The liberalised regime for Global Depository Receipts (GDR) and American Depository Receipts (ADR) might not take off as long as the income tax (I-T) department is not willing to recognise any of these, except equity and sponsored ones.
“We do not know who is behind the unsponsored DRs. This could lead to issues in monitoring them. Further, we fear these instruments could be used for money laundering and tax evasion. With our increased focus on bringing transparency and prevent tax evasion, giving tax exemption to unsponsored DRs defeats our purpose,” said a senior finance ministry official.
The liberalised DR regime was recommended by the M S Sahoo committee, which had outlined launch of unsponsored ADR and GDR and launch of DRs with underlying securities other than equity.
Under the new regime, companies will be allowed to issue DRs (foreign currency-denominated trading instruments) on all securities – debt, equity and mutual fund units, both sponsored and unsponsored.

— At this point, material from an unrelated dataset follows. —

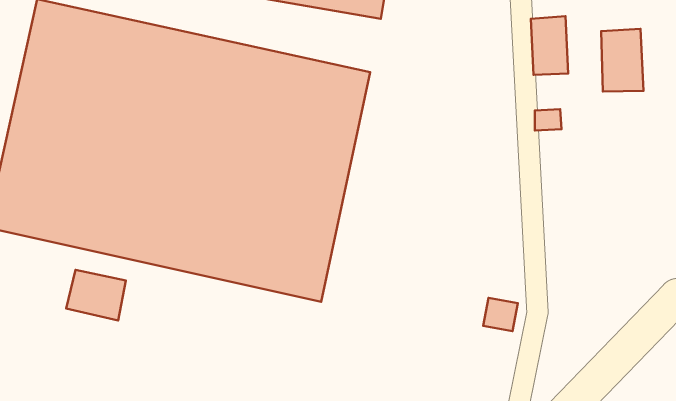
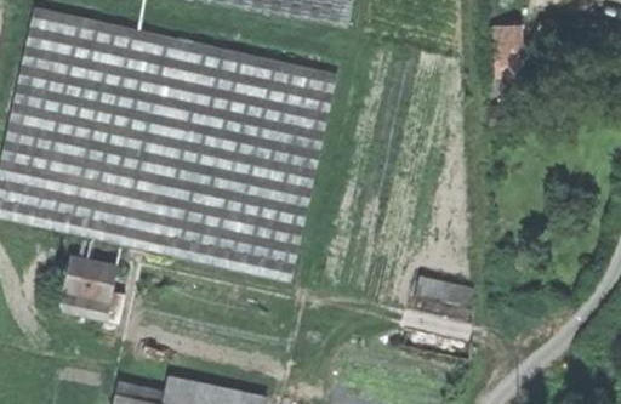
building: [601,29,643,91] -> none

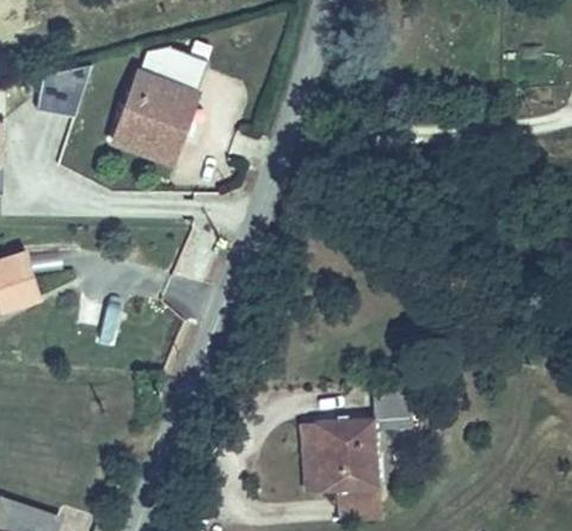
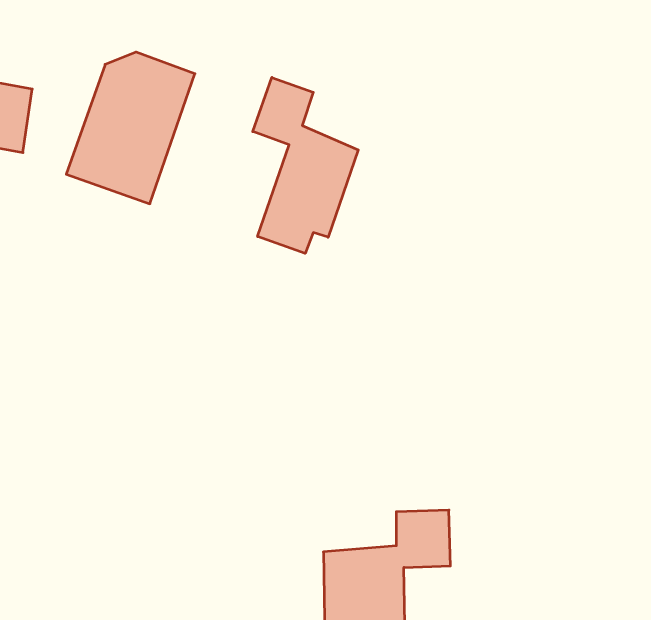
building: none -> [253,77,358,253]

Under the current regime, domestic issuers are not permitted to issue unsponsored DRs and those with an underlying product other than equity. They will also be allowed to issue DRs for non-capital raising purposes such as improving liquidity, valuation or creating brand visibility in international markets.
Unsponsored DRs are issued by a depositary bank without the involvement or participation or even the consent of the issuer whose stock underlies the receipts The issuer, therefore, has no control over an unsponsored DR, in contrast to a sponsored one.

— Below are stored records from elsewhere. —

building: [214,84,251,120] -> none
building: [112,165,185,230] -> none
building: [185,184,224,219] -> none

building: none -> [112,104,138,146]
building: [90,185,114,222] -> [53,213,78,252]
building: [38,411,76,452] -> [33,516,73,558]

The finance ministry had accepted all the recommendations and the regime was supposed to kick in from last December. The expectation from this year’s Budget was an amendment to the I-T Act to give a tax incentive to it. However, this did not happen.
After notification of the regime, many foreign banks stated their intent of launching DRs and some were in advanced stages of getting these into the market.

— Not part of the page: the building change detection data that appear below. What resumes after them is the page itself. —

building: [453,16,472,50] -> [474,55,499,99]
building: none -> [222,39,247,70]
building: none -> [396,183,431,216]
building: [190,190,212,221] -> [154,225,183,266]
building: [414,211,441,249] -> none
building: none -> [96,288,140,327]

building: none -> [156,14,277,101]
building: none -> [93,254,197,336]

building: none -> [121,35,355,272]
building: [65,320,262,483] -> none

BNY Mellon confirmed it had filed with the US Securities and Exchange Commission to establish several unsponsored DR programmes from India, with total trading for over 50 Indian companies. Other foreign banks that were in advanced stages of launching were waiting for tax clarity. Experts say with the lack of similar tax treatment for sponsored and unsponsored DRs, the banks might not be interested in launching the programmes.
Under the I-T Act, a non-resident to non-resident transfer of DRs is exempt from capital gains tax. While a non-resident to resident transfer of DRs is subject to capital gains tax at a 10 per cent rate (exclusive of surcharge and education cess).
However, DRs, as envisaged under the I-T Act at present do not include those issued on the back of securities other than ordinary shares and unsponsored DRs.
“Without tax clarity and parity for sponsored and all permissible securities, Indian tax policy would not be compatible with global standards and the new scheme will not be able to achieve much,” said a note from Nisithdesai Associates.
The issues in monitoring the unsponsored and other permissible security DRs were flagged by the Securities and Exchange Board of India. The markets regulator had stated these instruments could lead to money laundering and the instruments should be under the jurisdiction of the enforcement directorate.
The Sahoo committee had also recommended that tax fillips be extended to only those DRs being issued in the nations that had a memorandum of understanding with India in this regard.